Work required »
Answer these questions from the neuroinflammation text:
(a) Through which receptors do microglia and astrocytes detect DAMPs or PAMPs?
(b) In PD, what causes the misfolding and aggregation of α-synuclein?
(c) Which pro-inflammatory cytokines are matured and released when the NLRP3 inflammasome is activated?

Neuroinflammation initially serves as a protective mechanism aimed at eliminating pathogens and cellular debris. Resident CNS immune cells, such as microglia and astrocytes, detect danger-associated molecular patterns (DAMPs) or pathogen-associated molecular patterns (PAMPs) through pattern recognition receptors (PRRs), including Toll-like receptors (TLRs) and Nod-like receptors (NLRs) (5). Acute activation of these pathways promotes tissue repair and homeostasis. However, persistent stimuli-such as misfolded protein aggregates (e.g., amyloid-β [Aβ] in AD, α-synuclein in PD), oxidative stress, or mitochondrial dysfunction-trigger chronic neuroinflammation. This leads to the sustained release of pro-inflammatory cytokines (e.g., IL-1β, IL-18), chemokines, and reactive oxygen species (ROS) (6–8). This chronic state exacerbates neuronal death, synaptic dysfunction, and blood-brain barrier (BBB) disruption, creating a self-perpetuating cycle of neurodegeneration (9–13).

In AD, the presence of abnormally phosphorylated tau protein and extracellular deposits of Aβ peptide are key pathological features (14). These deposits activate microglia and astrocytes, leading to the release of pro-inflammatory cytokines and neurotoxicity (15–17). In PD, the misfolding and aggregation of α-synuclein due to oxidative stress result in the accumulation of toxic protein aggregates (18, 19). This triggers a cascade of pro-inflammatory events in microglia and astrocytes, amplifying neuronal loss and persistent neurodegeneration (20, 21).

The NLRP3 inflammasome is a critical player in neuroinflammation, activated by DAMPs and PAMPs in microglia, astrocytes, and neurons (22–24). Activation of the NLRP3 inflammasome leads to the maturation and release of pro-inflammatory cytokines such as IL-1β and IL-18, contributing to neuroinflammation and neuronal damage (25). Inhibiting the NLRP3 inflammasome has been proposed as a potential therapeutic strategy to counteract neurodegenerative diseases (1, 26). Most evidence and therapeutic concepts presented here derive from in vitro systems or animal models. While indispensable for mechanistic insight and proof-of-concept, these data must be validated in rigorously designed clinical trials before any therapeutic claims can be extended to human disease.

Listed records »
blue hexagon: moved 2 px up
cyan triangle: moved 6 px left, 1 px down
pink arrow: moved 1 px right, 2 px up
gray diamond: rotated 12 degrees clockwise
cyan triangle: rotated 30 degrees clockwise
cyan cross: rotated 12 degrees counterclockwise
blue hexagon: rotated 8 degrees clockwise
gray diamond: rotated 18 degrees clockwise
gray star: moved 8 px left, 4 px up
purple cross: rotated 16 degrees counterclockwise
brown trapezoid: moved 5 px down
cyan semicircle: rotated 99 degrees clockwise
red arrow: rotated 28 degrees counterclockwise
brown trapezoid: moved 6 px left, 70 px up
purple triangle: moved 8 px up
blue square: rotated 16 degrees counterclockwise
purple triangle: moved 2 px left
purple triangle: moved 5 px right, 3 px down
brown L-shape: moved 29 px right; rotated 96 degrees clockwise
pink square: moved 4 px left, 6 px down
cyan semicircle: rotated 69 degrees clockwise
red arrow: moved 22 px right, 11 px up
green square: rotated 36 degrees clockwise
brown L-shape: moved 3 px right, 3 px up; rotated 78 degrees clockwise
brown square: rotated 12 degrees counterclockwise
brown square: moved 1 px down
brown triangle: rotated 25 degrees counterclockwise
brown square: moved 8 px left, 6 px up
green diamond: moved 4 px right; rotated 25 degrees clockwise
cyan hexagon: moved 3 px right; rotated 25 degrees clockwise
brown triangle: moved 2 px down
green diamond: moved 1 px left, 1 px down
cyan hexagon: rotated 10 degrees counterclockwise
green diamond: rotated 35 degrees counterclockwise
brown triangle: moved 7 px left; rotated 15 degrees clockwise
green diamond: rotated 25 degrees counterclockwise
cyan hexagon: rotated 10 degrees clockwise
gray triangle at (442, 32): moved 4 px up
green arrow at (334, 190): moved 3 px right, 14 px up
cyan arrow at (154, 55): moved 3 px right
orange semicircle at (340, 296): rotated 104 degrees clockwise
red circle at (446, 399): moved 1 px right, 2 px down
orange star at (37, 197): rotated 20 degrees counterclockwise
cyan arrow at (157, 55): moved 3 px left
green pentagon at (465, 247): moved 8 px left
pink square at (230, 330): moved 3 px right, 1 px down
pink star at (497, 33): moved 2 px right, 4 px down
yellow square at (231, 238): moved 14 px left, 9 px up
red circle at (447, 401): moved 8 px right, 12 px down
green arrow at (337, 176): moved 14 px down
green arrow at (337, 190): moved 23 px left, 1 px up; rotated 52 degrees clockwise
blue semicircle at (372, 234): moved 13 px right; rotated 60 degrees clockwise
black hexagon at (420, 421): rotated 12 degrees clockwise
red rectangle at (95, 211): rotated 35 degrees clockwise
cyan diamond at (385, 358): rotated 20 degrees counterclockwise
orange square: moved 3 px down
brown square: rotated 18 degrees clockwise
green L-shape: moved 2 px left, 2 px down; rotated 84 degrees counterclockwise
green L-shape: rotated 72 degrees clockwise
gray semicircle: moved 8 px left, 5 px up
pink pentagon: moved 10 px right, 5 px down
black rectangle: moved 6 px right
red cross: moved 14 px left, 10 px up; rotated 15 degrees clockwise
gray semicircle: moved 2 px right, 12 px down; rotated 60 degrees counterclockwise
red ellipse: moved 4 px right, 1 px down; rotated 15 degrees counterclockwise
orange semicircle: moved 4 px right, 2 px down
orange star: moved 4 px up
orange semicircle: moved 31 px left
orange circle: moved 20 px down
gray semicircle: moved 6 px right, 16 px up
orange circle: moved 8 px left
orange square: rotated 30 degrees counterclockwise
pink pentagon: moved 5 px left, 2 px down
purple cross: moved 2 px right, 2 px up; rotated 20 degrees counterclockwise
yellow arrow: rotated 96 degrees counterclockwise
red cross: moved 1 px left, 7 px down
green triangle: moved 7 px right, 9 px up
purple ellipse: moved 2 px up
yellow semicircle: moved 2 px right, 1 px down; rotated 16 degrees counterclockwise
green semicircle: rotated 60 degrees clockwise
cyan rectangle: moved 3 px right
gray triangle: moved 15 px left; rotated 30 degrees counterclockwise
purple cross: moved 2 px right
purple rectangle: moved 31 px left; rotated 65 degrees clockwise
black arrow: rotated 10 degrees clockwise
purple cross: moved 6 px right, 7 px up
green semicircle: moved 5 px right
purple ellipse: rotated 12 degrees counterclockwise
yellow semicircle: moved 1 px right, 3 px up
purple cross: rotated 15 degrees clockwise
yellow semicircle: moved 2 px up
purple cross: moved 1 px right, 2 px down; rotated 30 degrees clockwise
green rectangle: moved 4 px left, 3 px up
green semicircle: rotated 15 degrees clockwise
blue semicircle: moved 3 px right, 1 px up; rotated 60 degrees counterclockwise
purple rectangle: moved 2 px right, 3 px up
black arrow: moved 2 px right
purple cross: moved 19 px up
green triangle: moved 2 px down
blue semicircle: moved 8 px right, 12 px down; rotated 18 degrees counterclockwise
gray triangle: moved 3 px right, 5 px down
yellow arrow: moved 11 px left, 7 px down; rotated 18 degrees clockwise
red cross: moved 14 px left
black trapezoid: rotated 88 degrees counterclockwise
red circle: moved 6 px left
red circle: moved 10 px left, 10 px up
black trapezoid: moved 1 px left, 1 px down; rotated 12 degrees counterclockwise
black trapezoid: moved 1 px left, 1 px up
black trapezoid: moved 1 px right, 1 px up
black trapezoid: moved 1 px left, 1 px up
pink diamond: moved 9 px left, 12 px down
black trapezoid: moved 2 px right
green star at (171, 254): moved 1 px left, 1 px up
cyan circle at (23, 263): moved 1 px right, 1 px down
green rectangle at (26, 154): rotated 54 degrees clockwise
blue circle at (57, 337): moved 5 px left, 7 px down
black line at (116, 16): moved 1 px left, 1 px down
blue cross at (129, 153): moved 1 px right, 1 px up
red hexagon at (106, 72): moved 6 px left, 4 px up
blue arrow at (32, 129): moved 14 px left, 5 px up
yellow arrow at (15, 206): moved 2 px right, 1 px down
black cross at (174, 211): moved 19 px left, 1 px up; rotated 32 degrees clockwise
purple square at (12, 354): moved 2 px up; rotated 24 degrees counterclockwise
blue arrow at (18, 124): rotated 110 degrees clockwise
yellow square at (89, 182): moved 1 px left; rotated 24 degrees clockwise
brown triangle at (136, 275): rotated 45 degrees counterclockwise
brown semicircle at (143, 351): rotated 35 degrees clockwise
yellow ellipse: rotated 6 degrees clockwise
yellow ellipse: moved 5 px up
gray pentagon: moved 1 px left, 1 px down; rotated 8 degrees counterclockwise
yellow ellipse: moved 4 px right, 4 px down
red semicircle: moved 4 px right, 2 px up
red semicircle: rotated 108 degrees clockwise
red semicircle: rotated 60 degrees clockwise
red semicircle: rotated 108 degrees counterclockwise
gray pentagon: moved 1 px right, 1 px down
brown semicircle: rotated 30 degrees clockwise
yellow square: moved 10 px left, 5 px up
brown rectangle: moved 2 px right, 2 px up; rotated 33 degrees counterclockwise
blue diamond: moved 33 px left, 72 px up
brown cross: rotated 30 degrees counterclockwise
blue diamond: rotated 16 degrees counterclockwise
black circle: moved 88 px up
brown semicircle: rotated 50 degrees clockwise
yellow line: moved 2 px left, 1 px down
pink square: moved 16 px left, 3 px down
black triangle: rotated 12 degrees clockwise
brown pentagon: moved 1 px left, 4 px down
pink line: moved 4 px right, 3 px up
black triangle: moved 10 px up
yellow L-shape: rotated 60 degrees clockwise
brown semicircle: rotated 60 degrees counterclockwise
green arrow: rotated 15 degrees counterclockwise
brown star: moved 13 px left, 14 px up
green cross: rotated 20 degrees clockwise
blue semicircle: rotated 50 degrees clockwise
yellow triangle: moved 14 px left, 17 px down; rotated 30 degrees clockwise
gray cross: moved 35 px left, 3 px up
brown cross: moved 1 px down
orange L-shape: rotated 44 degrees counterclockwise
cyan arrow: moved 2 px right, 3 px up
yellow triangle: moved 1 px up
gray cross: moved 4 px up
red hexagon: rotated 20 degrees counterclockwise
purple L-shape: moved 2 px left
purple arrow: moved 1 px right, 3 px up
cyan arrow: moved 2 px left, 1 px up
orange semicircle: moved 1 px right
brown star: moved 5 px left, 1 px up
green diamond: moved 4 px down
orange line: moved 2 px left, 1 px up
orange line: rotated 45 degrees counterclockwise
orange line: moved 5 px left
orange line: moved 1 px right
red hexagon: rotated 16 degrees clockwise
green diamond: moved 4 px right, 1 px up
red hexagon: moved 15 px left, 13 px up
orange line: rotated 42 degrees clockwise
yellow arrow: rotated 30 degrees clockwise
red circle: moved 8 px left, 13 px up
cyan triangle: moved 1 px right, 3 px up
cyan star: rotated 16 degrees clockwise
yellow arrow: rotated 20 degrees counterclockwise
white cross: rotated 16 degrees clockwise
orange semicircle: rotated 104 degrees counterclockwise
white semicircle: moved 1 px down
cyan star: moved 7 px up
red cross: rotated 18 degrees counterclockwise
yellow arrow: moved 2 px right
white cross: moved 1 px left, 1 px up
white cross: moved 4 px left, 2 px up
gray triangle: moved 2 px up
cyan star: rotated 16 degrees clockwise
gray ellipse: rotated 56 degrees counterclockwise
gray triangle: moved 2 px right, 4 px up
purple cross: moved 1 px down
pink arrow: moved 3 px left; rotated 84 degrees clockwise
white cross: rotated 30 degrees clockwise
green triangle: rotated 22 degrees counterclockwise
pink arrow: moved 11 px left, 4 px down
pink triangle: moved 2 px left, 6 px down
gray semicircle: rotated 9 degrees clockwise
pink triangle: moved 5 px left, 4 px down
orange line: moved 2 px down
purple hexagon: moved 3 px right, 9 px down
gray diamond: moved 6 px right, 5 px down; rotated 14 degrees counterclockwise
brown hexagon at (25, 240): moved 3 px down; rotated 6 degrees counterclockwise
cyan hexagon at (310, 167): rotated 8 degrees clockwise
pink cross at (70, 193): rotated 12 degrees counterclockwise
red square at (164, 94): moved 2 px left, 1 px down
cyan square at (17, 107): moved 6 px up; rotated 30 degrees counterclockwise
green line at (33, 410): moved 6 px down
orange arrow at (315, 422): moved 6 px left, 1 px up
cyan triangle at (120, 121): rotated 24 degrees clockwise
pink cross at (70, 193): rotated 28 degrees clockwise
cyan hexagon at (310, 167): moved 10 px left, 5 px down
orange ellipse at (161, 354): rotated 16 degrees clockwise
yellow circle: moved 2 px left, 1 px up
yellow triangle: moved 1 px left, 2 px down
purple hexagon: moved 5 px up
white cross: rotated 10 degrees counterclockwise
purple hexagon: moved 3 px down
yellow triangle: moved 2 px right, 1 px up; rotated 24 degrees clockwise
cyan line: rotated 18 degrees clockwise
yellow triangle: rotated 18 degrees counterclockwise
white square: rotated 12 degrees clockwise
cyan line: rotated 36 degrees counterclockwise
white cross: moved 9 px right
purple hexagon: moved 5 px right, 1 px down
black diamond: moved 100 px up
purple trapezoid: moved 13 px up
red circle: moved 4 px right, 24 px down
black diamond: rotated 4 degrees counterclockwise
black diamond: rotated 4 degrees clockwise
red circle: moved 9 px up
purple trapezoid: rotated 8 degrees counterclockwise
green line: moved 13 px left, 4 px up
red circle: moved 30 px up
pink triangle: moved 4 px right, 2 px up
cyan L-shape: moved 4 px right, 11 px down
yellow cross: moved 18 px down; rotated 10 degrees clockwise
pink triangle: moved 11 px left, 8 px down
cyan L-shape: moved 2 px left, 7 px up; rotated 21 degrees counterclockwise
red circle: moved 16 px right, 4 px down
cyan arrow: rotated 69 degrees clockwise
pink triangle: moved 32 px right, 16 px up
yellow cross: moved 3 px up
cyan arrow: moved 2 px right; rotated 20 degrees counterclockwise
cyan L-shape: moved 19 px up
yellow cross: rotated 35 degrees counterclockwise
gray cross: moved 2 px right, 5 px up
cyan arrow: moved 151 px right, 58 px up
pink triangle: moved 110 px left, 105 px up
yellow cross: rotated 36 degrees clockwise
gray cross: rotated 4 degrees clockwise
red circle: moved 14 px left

Answer box »
(a) Pattern recognition receptors (PRRs), including Toll-like receptors (TLRs) and Nod-like receptors (NLRs).
(b) Oxidative stress.
(c) IL-1β and IL-18.